Welcome to The Value of Work interdisciplinary research and publications project home page. Work has pervasive influence on human life. Where we live, how we live, how we learn and see the world is strongly shaped by the work we do. Since the industrial revolution some of the expected benefits of the implementation of technology, and contemporary management have not been realised.

While working hours are generally not what they were in the Industrial Revolution, actual working hours for many people have not decreased in the last 10-15 years. This is because many people work more than their formally specified hours in order to meet their job requirements. A common feature of contemporary management is an ongoing expectation of ‘doing more with less’. This means many people are working at an increased pace of work, and or are working longer.

The shift from more coercive and authoritarian to management to ‘self policing’ where workers individually and collectively internalise responsibility for there work can lead workers to be overly preoccupied with work. Work concerns may play on peoples minds 24/7. Work may also have detrimental effects on family, our social and national culture, and global cultures.  This project seeks to gain an understanding of the nature work and the specific nature of its impacts. It is also seeks perspectives and understanding that break from the logic of how work is often done.

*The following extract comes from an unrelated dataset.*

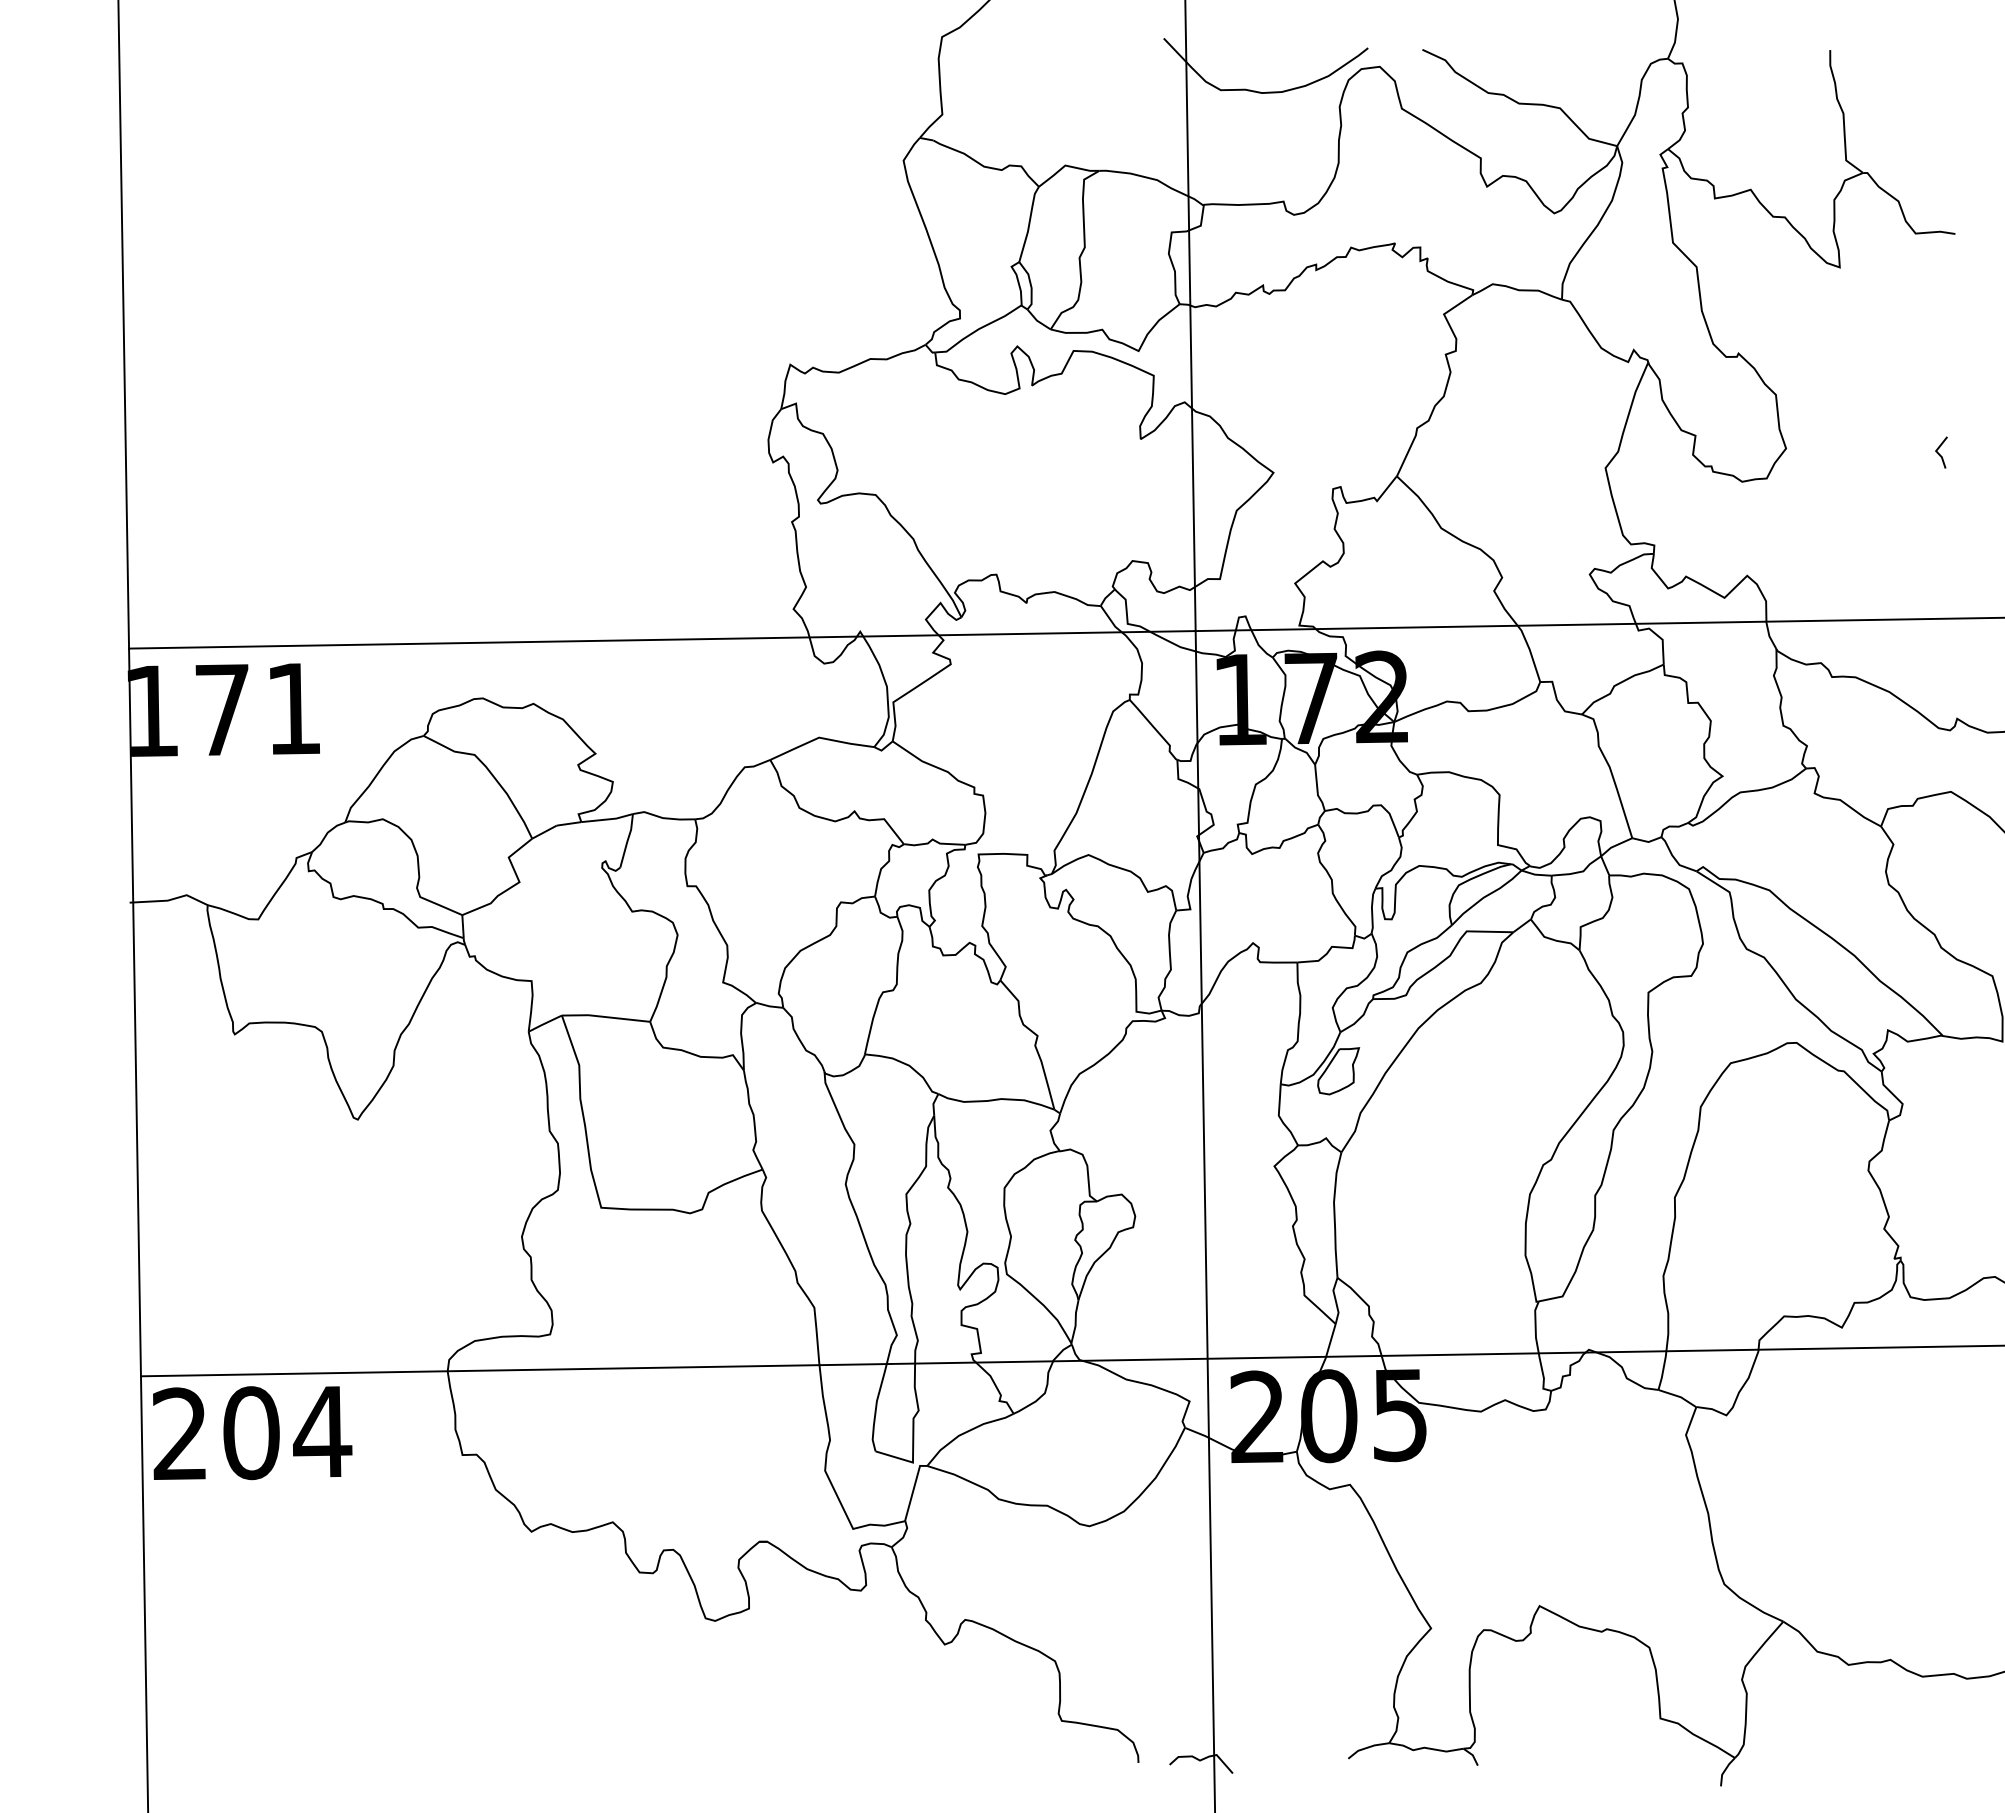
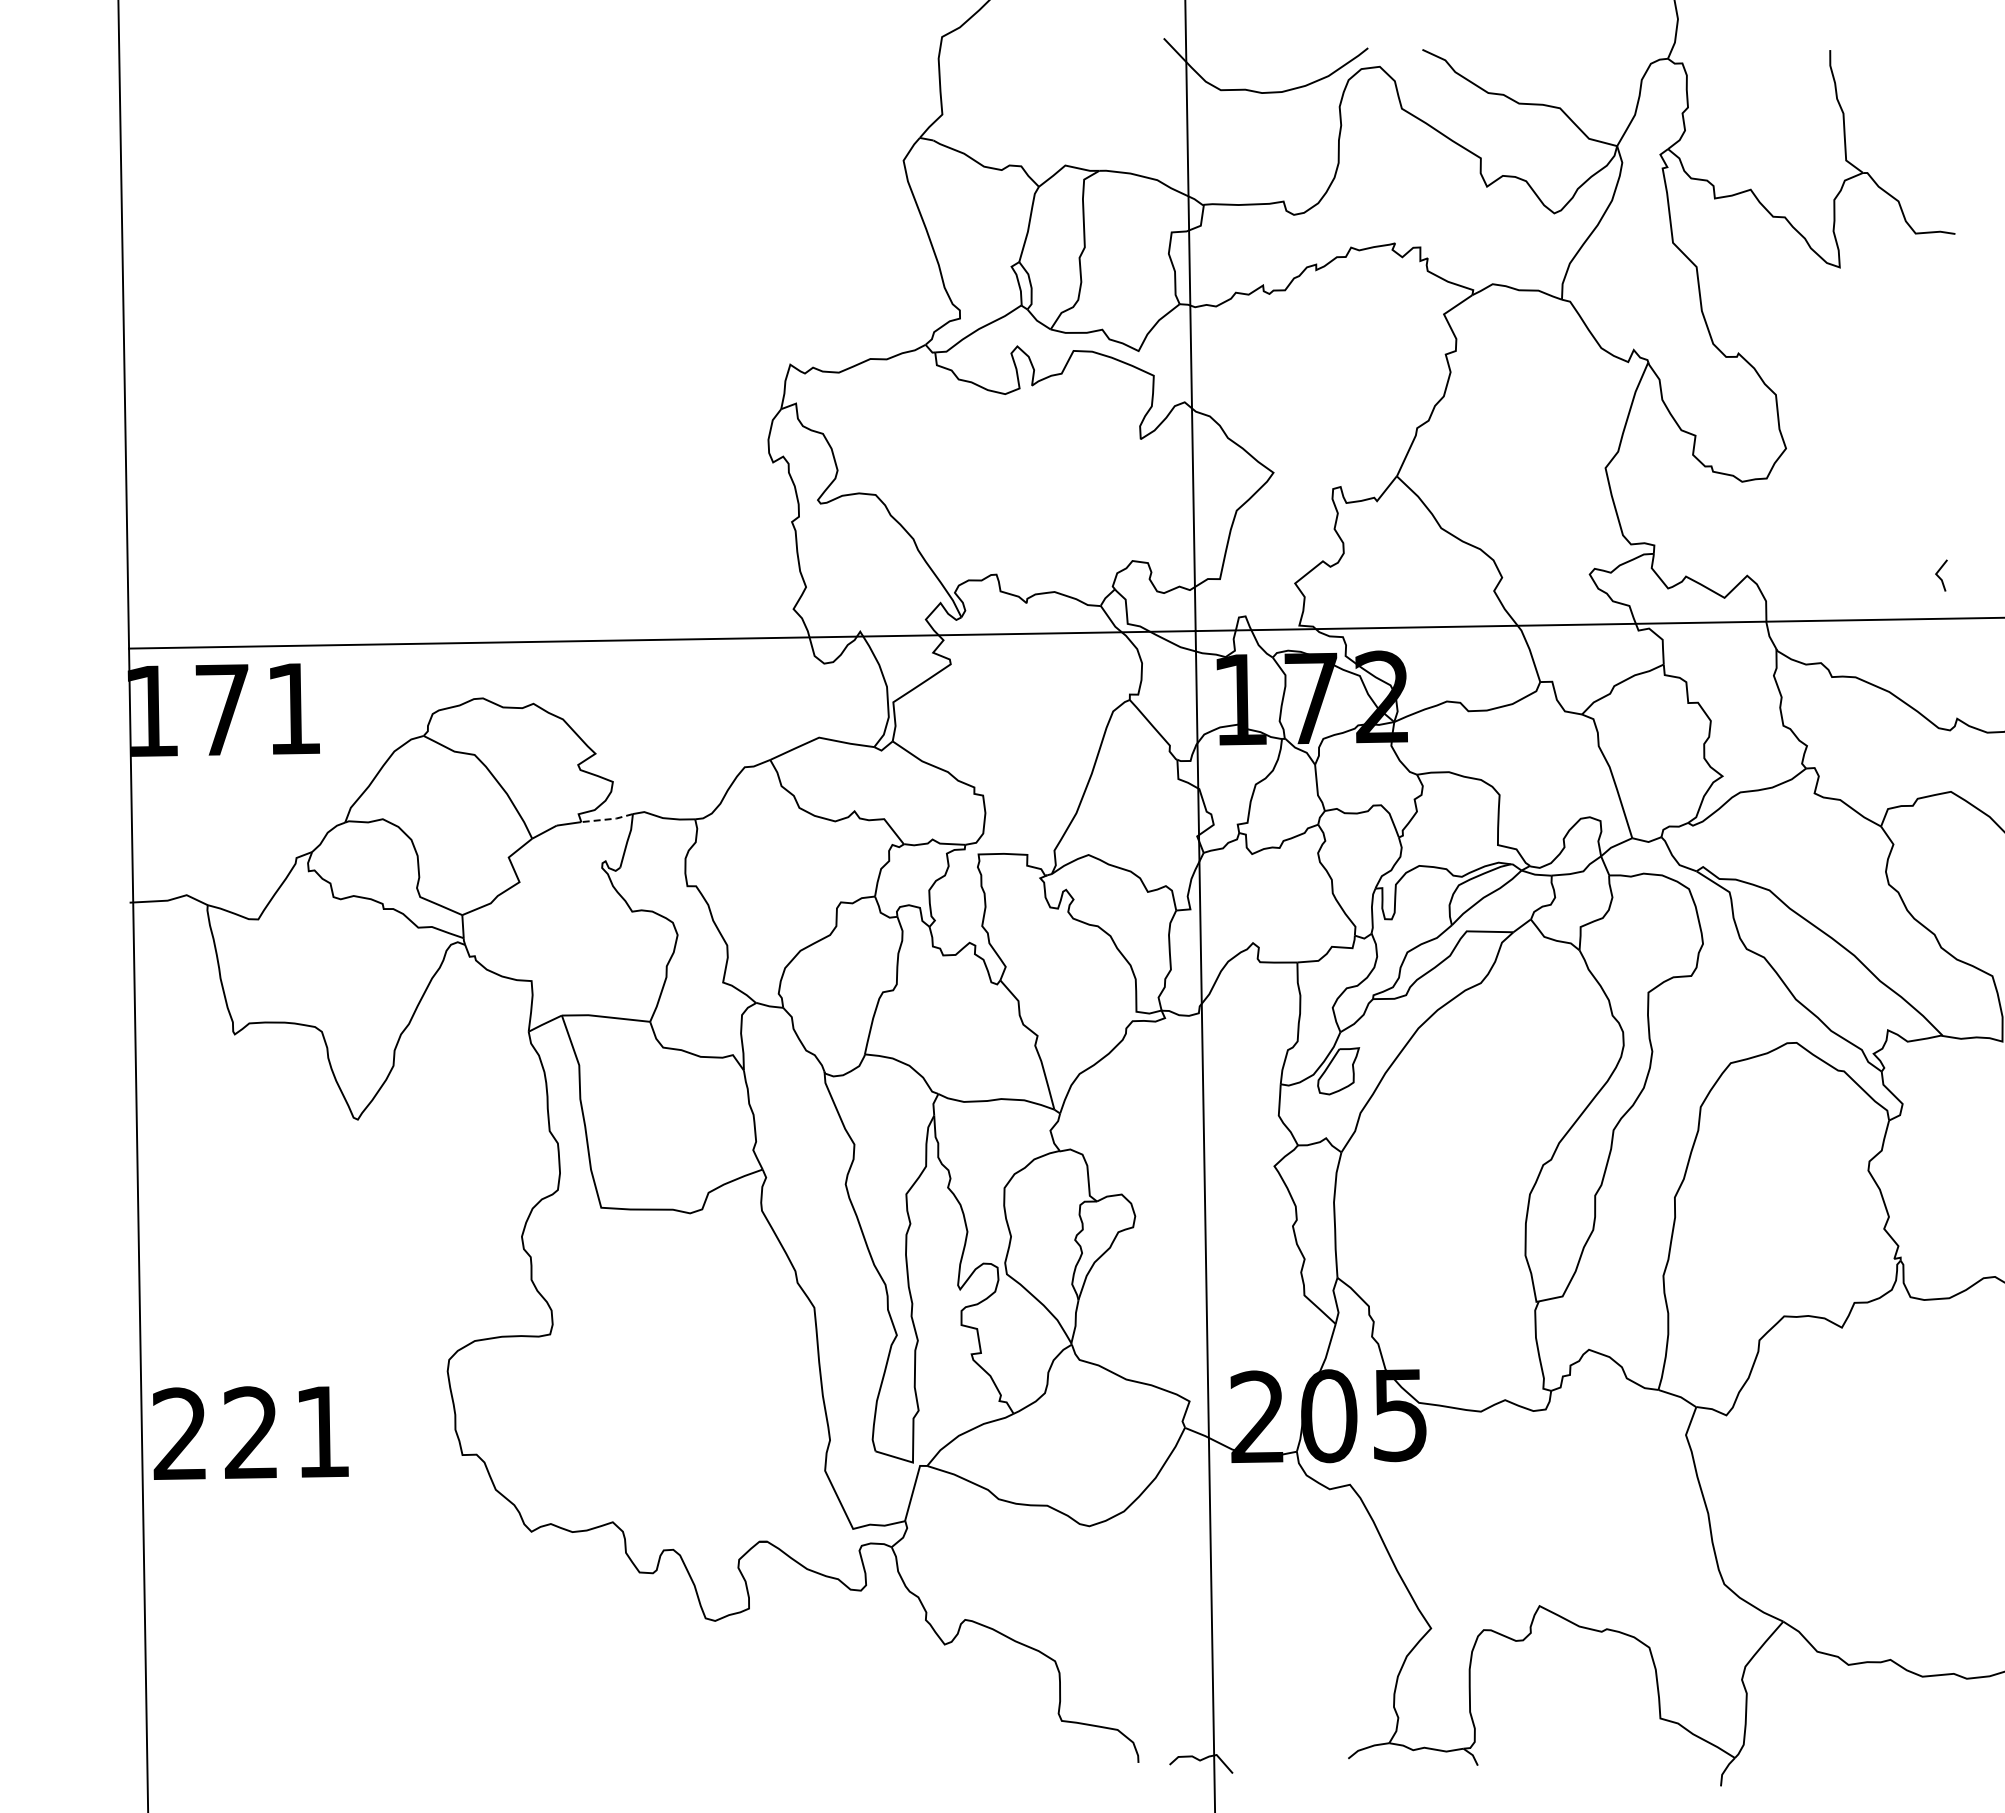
line at (1939, 453) position: (1939, 453) -> (1939, 576)
line at (607, 819): solid -> dashed
line at (1070, 1360): present -> none
text at (287, 1433): 204 -> 221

The project will explore and assess a number of core themes:

~ the concept of work
~ the history of work
~ understanding work
~ harmful work: the rise of the ‘workplace’, the systematic (over)valuing of work
~ work beyond work: the spread of work
~ new definitions of work, home-working
~ work-associated technologies: mobile phones, computing, wireless technologies
~ the effects and implications of work for individuals, quality of life, impact on the family, the impact on our social and national culture, the impact on global cultures
~ the beginning and end of work
~ work and education
~ flourishing work, regaining control over and of work; fostering valuable work; and regaining the notion of personal space liberated from work.

Related themes will also be identified for development and exploration. Out of our deliberations it is anticipated that a series of related cross context research projects will develop.